High profile women in their seventies, eighties and beyond are meant to be serene, not ...needy.
There aren’t that many of them, and the ones that do still have a career inhabit a special place, somewhere between National Treasure and The Nation’s Mother.
They are meant to be utterly capable like Mary Berry, utterly composed like Judi Dench or utterly beautiful like Honor Blackman.
Their astounding age and even more astounding continuing success should place them above all petty concerns, is really how we tend to think of them.
We’re a bit surprised that they still need to eat and drink, never mind take their daily drug regimes like the rest of us.
And as for declaring themselves lonely, well, it’s just not done. We want them to be inspirational, not ordinary.
But Esther Rantzen is insisting on bursting that bubble. She craves a companion in life.
She spends too many evenings eating cheese and biscuits in front of the television, watching back-to-back episodes of Downton, she says.
If it weren’t for the fact that her famous name would send every man running for the hills, she would be online dating, she says.
Now that is definitely not what we expect to hear.

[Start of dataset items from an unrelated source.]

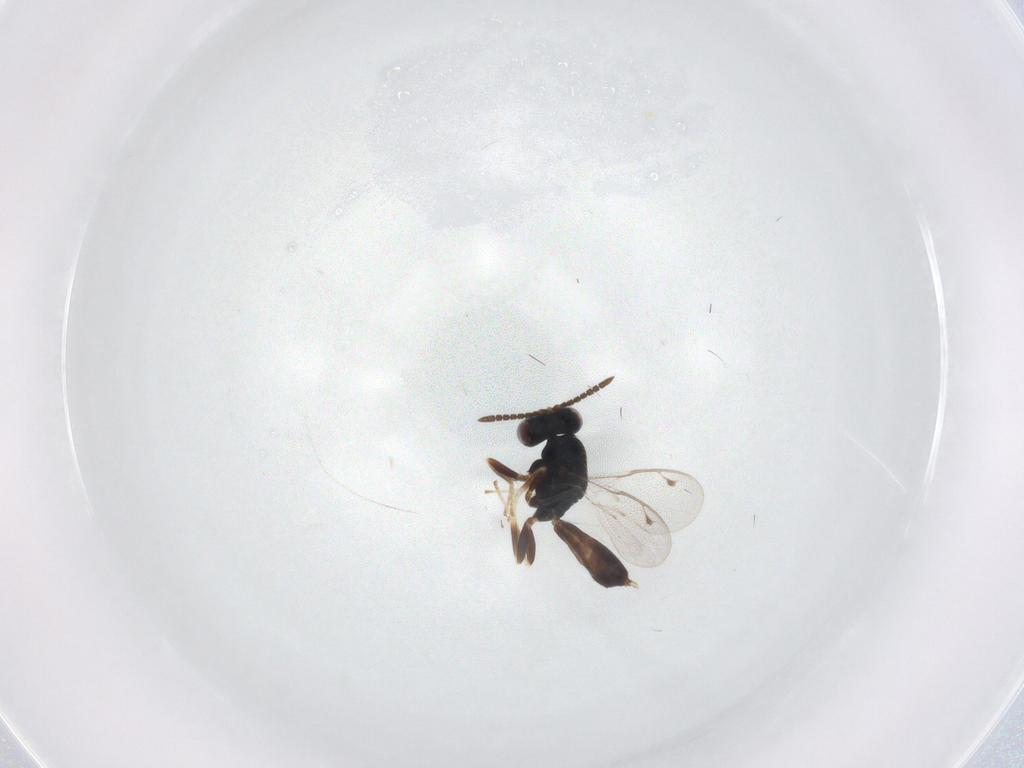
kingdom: Animalia
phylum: Arthropoda
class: Insecta
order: Hymenoptera
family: Pteromalidae
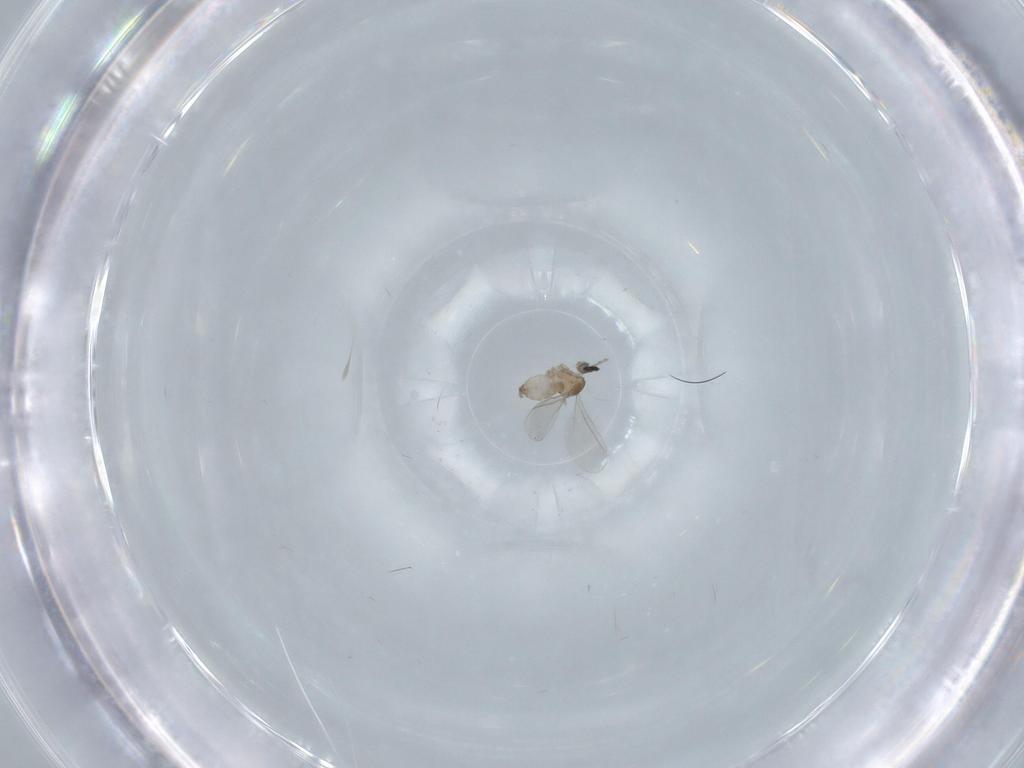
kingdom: Animalia
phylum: Arthropoda
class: Insecta
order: Diptera
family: Cecidomyiidae
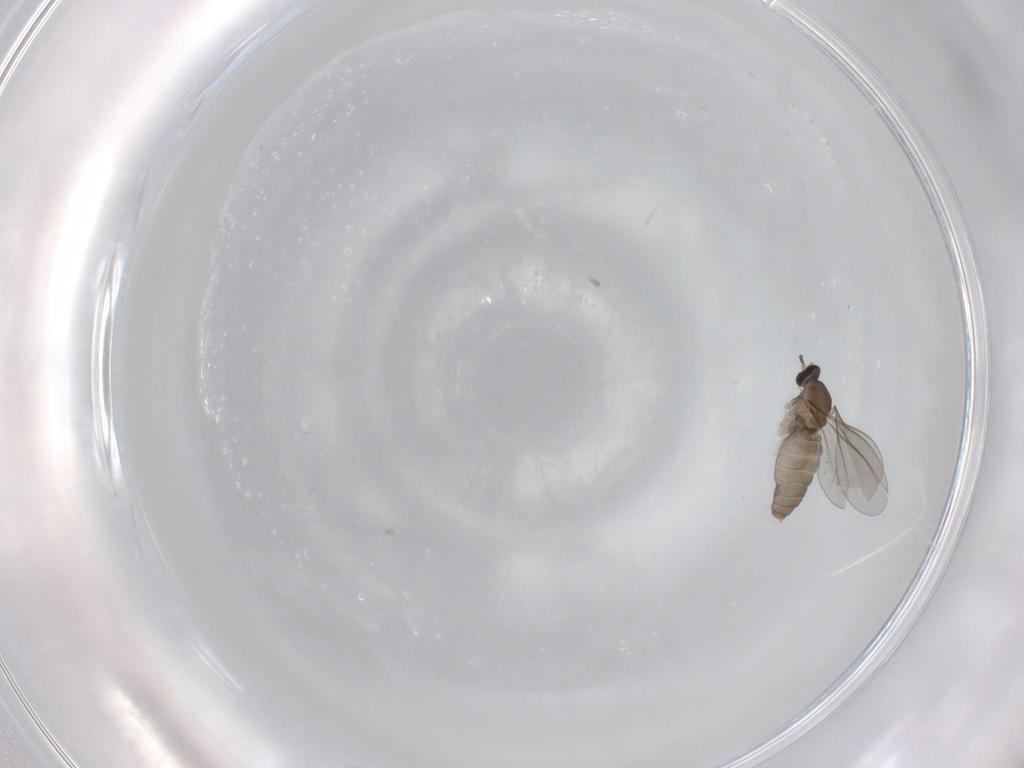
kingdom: Animalia
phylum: Arthropoda
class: Insecta
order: Diptera
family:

Esther was one of the most well-known women on television for years. She was also part of a power couple with husband Desmond Wilcox and together they had three daughters.
Esther’s life was the stuff of dreams. And then she formed the charity ChildLine to help abused children, elevating her from mere performer and presenter to a woman who actually helped change lives.
So really we would prefer Esther to say she is just fine. She has more than done her bit and she has had her rewards - fame, wealth and honours. Maybe she should be satisfied with that.
But yet here she is, insisting on being dissatisfied. She is making it quite clear that she thinks she is far too young to live on past glories.
She doesn’t want to sit quietly at the back, taking pleasure from her children’s successes, and occasionally wheeling herself out to talk about the way things used to be.
Already she has formed Silver Line to help lonely older people and now she is thinking of beginning Silver Dating, to help them find a partner.
So is she a pioneer or a pain in the bum? Probably both. I can’t imagine that Esther would be all that easy to be around, I’m sure she would be as demanding as she is immensely capable.
But it would surely be easier for her to pretend to be perfectly content in her mid-70s, to take part in the occasional glossy photoshoot surrounded by her loving family, to give the impression that she is content to fade away now that her television career is over.
She isn’t doing that though. Esther is taking the more difficult and honest path, letting everyone know that she still wants to be in the midst of life.
It must be painful, a bit humiliating, to admit to loneliness.One minute you are on the cover of the Radio Times, fronting a prime time show, the next you are alone with your cheese and biscuits. Hearing her say that must be difficult for her children too.
It could be that Esther is just greedy, expecting too much, instead of savouring all that she once had.
But I don’t think so. I think what she is doing must take enormous courage.
To say you are lonely is one of the last taboos, to say you are a 75-year-old woman who is not happy being single is pretty straight talking too.
I think that Esther is leading the way. By being honest about her own situation, she is helping the rest of us.